Stand Your Ground (2007)
Review by Sandy Cameron
Stand Your Ground
Carnegie Community Centre Newsletter – Vancouver, BC
August 1, 2007
"Stand Your Ground" was a dance performance of the Carnegie/Firehall Community Project. In one part of the performance I saw Ricky standing in the centre of a circle of dancers in the Carnegie gym. He stood with enormous dignity, solid as a mountain. He was standing his ground as his people have stood their ground, and will continue to stand their ground, until justice is done. Standing our ground was a major theme of the dance, and it was created in the dialogue between Karen Jamie-son and the participants of Dance 101, an ongoing dance workshop at the Carnegie Community Centre. We know about standing our ground in the Downtown Eastside.
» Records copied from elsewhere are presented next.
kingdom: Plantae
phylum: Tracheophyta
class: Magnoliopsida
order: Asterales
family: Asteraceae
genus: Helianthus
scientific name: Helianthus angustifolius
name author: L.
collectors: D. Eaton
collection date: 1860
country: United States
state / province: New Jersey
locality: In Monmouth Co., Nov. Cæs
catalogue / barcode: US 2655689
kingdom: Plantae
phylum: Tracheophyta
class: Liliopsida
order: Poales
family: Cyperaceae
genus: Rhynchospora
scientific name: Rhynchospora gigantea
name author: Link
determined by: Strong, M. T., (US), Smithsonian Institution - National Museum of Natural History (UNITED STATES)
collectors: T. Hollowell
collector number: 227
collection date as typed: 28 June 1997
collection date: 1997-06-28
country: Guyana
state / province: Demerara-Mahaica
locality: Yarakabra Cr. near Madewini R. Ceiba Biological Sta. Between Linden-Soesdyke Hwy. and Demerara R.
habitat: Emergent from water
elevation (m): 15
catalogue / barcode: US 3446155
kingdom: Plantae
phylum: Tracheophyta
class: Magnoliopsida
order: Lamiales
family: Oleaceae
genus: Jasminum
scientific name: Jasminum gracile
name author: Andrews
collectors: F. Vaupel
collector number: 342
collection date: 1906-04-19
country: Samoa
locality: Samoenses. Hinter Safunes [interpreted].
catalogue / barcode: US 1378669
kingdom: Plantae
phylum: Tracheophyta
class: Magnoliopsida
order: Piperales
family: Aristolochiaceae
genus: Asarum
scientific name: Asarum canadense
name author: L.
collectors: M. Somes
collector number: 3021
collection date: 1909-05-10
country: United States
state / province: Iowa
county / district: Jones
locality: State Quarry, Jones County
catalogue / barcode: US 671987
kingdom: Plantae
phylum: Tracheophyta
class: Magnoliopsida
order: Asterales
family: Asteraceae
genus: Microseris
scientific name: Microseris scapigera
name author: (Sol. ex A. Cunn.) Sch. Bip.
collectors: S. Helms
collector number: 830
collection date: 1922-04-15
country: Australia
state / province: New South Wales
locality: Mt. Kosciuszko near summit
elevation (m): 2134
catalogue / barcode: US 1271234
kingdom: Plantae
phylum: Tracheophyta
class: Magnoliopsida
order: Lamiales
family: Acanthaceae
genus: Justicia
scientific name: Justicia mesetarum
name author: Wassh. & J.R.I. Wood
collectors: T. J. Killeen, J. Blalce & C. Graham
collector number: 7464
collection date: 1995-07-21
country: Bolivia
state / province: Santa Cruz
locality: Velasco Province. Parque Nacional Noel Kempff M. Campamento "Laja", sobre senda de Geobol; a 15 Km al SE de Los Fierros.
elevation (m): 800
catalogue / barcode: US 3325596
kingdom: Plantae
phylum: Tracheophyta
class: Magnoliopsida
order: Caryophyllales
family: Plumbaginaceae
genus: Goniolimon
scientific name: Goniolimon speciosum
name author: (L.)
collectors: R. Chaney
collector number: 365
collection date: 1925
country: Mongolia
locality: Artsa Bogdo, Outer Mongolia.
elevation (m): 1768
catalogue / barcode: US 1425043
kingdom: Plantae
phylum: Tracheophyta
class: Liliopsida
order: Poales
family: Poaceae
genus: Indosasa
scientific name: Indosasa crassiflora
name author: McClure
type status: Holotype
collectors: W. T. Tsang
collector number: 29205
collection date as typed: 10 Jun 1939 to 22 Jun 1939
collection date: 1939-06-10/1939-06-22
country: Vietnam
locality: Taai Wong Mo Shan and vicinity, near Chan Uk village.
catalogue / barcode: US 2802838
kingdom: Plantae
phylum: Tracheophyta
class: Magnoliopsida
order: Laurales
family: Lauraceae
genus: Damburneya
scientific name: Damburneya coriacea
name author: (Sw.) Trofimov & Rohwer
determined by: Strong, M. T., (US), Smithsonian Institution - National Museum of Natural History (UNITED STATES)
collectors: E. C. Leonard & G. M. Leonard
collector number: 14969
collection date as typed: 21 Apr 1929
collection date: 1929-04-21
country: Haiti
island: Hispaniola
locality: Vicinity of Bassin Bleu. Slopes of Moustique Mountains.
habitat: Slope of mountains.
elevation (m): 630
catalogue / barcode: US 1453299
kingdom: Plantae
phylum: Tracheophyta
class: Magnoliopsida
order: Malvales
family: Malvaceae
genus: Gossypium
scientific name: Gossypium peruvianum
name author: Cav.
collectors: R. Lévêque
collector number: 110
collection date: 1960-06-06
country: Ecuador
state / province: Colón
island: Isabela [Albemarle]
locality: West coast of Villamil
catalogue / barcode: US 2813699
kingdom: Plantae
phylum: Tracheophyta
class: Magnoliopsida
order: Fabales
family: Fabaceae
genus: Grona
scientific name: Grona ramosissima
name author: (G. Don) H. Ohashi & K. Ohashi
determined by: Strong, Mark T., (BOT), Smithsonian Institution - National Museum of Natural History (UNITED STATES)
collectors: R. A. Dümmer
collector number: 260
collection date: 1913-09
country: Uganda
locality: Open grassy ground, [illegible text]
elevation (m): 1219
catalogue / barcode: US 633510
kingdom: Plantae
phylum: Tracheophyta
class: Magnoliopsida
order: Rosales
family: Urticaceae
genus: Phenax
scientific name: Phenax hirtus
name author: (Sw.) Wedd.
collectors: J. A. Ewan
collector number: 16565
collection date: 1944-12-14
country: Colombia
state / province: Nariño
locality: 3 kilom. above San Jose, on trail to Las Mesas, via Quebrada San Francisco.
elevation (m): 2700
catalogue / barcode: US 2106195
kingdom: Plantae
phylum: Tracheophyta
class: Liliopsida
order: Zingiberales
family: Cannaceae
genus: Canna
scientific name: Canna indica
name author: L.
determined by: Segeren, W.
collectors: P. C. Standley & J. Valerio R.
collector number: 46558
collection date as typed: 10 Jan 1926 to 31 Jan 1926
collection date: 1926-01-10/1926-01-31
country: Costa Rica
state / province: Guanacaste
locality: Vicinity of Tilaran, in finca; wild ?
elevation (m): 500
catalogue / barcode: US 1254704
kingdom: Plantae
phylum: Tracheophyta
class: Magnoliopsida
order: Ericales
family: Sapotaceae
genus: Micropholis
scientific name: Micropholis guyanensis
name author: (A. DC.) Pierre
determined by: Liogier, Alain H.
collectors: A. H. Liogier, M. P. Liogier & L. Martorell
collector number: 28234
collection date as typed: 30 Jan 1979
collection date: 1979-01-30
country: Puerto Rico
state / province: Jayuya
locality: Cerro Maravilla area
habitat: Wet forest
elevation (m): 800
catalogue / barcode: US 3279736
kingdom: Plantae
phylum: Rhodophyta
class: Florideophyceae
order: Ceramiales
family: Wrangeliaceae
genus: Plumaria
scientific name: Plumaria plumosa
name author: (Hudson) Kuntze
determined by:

The dance performance that I saw started in the courtyard of the Firehall Arts Centre at 5:00 p.m. on July 9th, 2007. The sun shone warmly in the courtyard. Peace was there, and mindfulness. About twenty people made up the audience. You couldn't have more than that because the audience had to move to different places in the Downtown Eastside. Stephen opened the event by acknowledging that we were on First Nations land. He called for a minute of silence to remember those who have gone before us. So do the dead open the gate of mindfulness. Stephen then gave a prayer of gratitude. He told us the dance would celebrate the spirit of place and the many cultural traditions of the community. This particular event would be a celebration of our community, the Downtown Eastside, because this is where we are, this is where we live, and the places the dance visits - First United Church, Hastings Street vendors, Ovaltine Cafe, the Listening Post, the Aboriginal Front Door, and the Carnegie Community Centre - are all places in the Downtown Eastside. As Bruce Eriksen has said, "The people who live here, they call it the Downtown Eastside."
In spite of all the vicious, ignorant, name-calling by the media, and the threat of unrestrained gentrification that pushes people out of their community, this dance performance celebrates the spirit of place - the proud, caring, multicultural, low income community of the Downtown Eastside. And we will stand our ground.
At the Firehall Theatre the members of the audience sat on chairs facing the stage in the courtyard. After a powerfully evocative song by a performer in the First Nations tradition, the large iron gate behind us swung open and dancers came toward us, silent and mysterious, like spirits from the underworld, in dreamtime, dressed in the multicultural costumes of dreamtime. They came like ghosts and walked among us, muttering short messages about journey, both inner and outer. We entered dreamtime with them and moved with them out of the courtyard and onto the street. As we journeyed from place to place, the spirits sang children's songs, danced and brought joy to streets that have seen too much pain. As I watched the dancers, and the musicians who accompanied them, in dreamtime, in sacred space, that is in space that is saturated with being, I recalled words by T.S. Eliot in Four Quartets, \
"At the still point of the turning world.... Where past and future are gathered....Except for the point, the still point, there would be no dance, and there is only the dance."
While creating this beautiful performance the dancers have stood firm on their own ground. This event was a first draft of a dance performance drawn from a three year dance project led by Karen Jamieson which engaged residents of the Downtown Eastside in the process of dance creation. The culminating performance of this project will take place in July, 2008. The dancers, therefore, have been working with Karen Jamieson for two years, and they have one more year to go. They, and the musicians who accompanied them, have created a caring community of their own, and we in the audience could feel the strength and joy of it. It was fun to be part of this positive energy, and to hear the words of the children's song, "If you go down to the woods today, you're sure of a big surprise." And the surprise is life more abundant - beautiful, caring life, and we in the Downtown Eastside, although we know a lot about pain and sorrow, can show the rest of Vancouver the beauty and caring that is here in Vancouver's oldest community with its long history of struggle for dignity and human rights. Thank you to all the people who created the dance performance called "STAND YOUR GROUND."